Apr

23

2010

12:00—1:30 PM
Center for Global Development, 1800 Massachusetts Avenue, NW, Third Floor, Washington, DC
,
RESEARCH SEMINAR SERIES (RSS)

The Industrial Organization of Rebellion: The Logic of Forced Labor and Child Soldiering

On Friday, April 23, 2010, The Center for Global Development and The Paul H. Nitze School of Advanced International Studies co-hosted a Massachusetts Avenue Development Seminar (MADS)* on The Industrial Organization of Rebellion: The Logic of Forced Labor and Child Soldiering featuring Christopher Blattman of Yale University. James Habyarimana, Georgetown University, served as the discussant. 
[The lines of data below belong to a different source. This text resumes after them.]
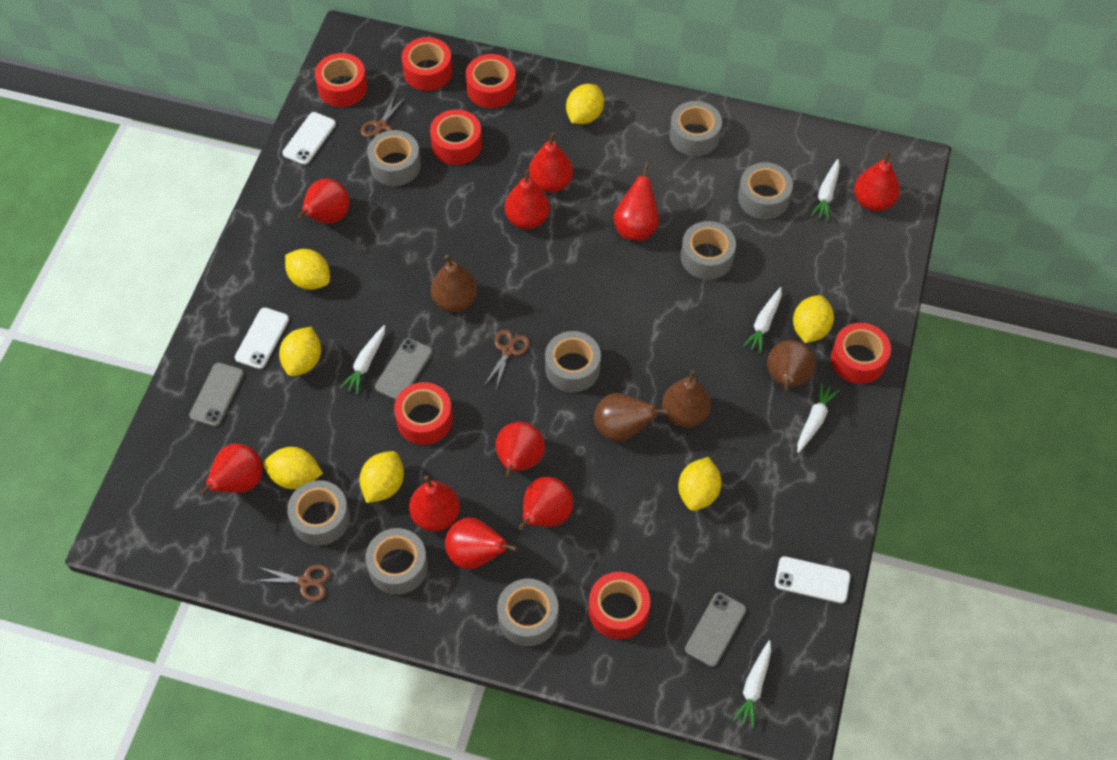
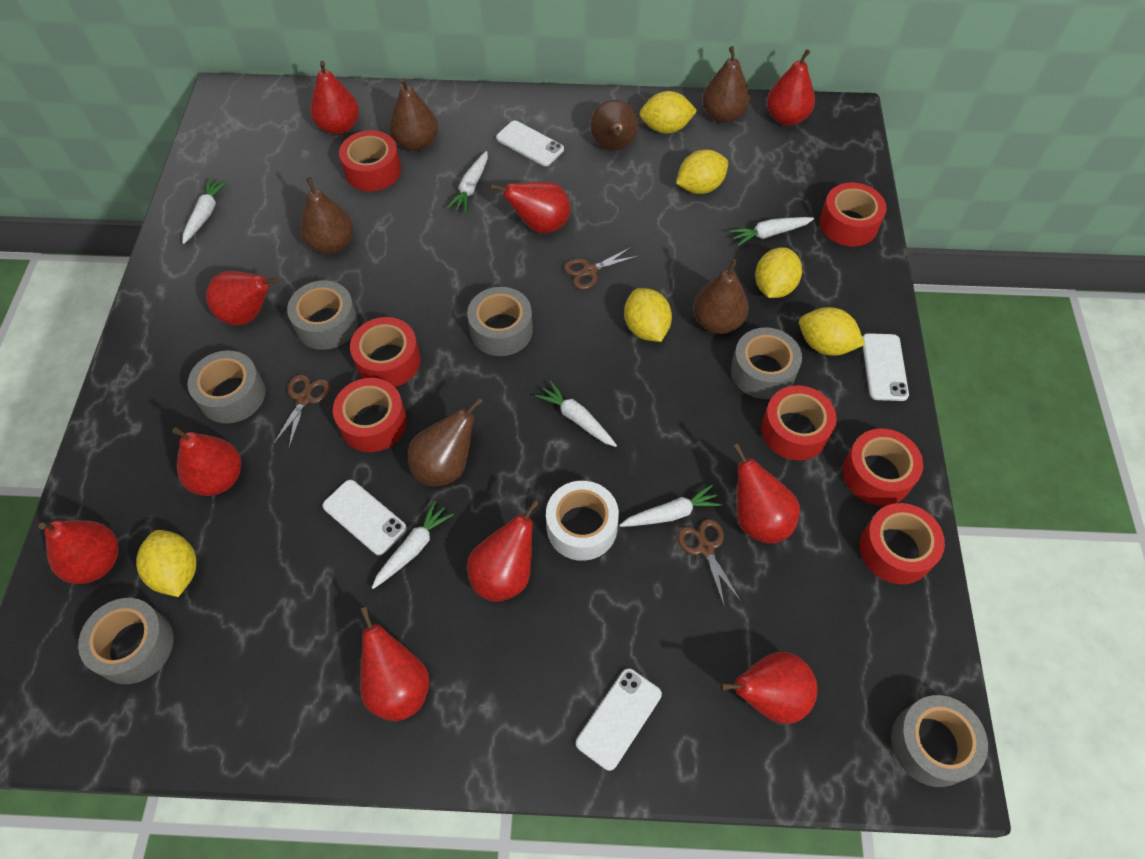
brown pear: [431,255,478,312] [594,393,670,442] [662,369,711,428] [767,340,816,391] = 4 -> [300,177,353,254] [389,78,438,151] [408,398,483,486] [590,100,638,150] [693,259,749,334] [702,46,750,123] = 6
grey phone: [189,363,244,427] [375,338,432,400] [685,592,746,667] = 3 -> none = 0
grey tape: [287,480,350,546] [365,528,428,595] [367,130,421,186] [497,579,558,646] [545,331,601,392] [669,101,722,156] [681,221,736,280] [738,162,793,219] = 8 -> [78,598,174,684] [187,350,266,423] [287,280,358,350] [467,287,533,356] [731,327,802,399] [891,695,988,787] = 6
white carrot: [340,325,385,394] [732,640,771,728] [743,287,782,353] [797,382,839,453] [811,159,840,221] = 5 -> [182,178,228,244] [372,501,454,589] [447,151,488,213] [535,381,617,447] [619,484,723,527] [730,217,814,246] = 6
white phone: [235,307,289,369] [282,112,336,165] [775,556,851,603] = 3 -> [322,480,407,555] [496,121,564,166] [576,668,662,771] [863,333,909,401] = 4
white tape: none = 0 -> [546,481,619,561] = 1
yellow lemon: [263,447,323,489] [279,327,321,376] [285,249,330,290] [359,451,404,503] [566,84,604,124] [678,457,722,511] [793,295,834,343] = 7 -> [136,530,197,597] [624,288,672,342] [639,91,697,133] [676,150,728,194] [755,247,802,298] [799,307,865,356] = 6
Paper abstract: We investigate one of the world's most pernicious forms of exploitation: child soldiering. Most theories can be captured by a principal-agent model that incorporates punishments, indoctrination, and age-varying productivity. For rebel leaders, we show it is almost always optimal to coerce rather than reward children, and that leaders will tend to forcibly recruit children when punishment and supervision are cheap, when children's outside options are poor, and when rebel leaders are resource-constrained. To see which mechanisms dominate in practice, we interview and survey former members of Uganda's Lord's Resistance Army, who provide a cruel natural experiment that reveals how children and adults respond to coercive incentives. The evidence suggests that children are more easily indoctrinated and disoriented than adults, but are less effective guerrillas; hence the optimal targets of coercion are young adolescents. We confirm predications of the model on a new "cross-rebel" dataset and suggest policy solutions. 

Read paper.

*The Massachusetts Avenue Development Seminar (MADS) series is an effort by the Center for Global Development and The Paul H Nitze School of Advanced International Studies to take advantage of the incredible concentration of great international development scholars in the Metro Washington, DC area. The series seeks to bring together members of this community and improve communication between them.